### The task
Within the data that follows, set down exactly the lines from the one containing "reg [3:0] counter;" through the one containing "always @(posedge CLK) begin", both ends included.

### Data section
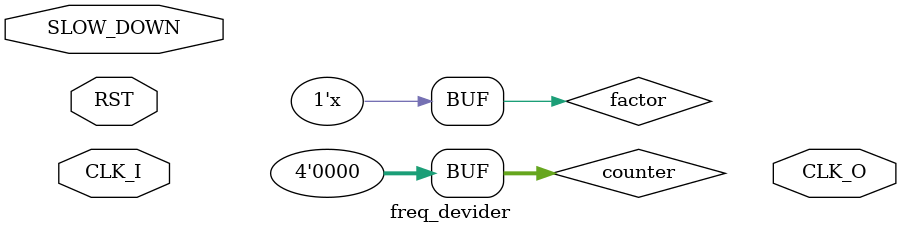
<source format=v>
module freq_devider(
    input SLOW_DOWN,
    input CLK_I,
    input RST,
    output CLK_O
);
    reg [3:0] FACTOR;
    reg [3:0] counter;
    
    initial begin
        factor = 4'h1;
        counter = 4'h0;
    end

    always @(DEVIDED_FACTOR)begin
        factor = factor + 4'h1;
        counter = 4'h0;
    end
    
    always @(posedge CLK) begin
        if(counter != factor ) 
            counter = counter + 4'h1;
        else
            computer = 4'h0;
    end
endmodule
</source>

### Reply
    reg [3:0] counter;
    
    initial begin
        factor = 4'h1;
        counter = 4'h0;
    end

    always @(DEVIDED_FACTOR)begin
        factor = factor + 4'h1;
        counter = 4'h0;
    end
    
    always @(posedge CLK) begin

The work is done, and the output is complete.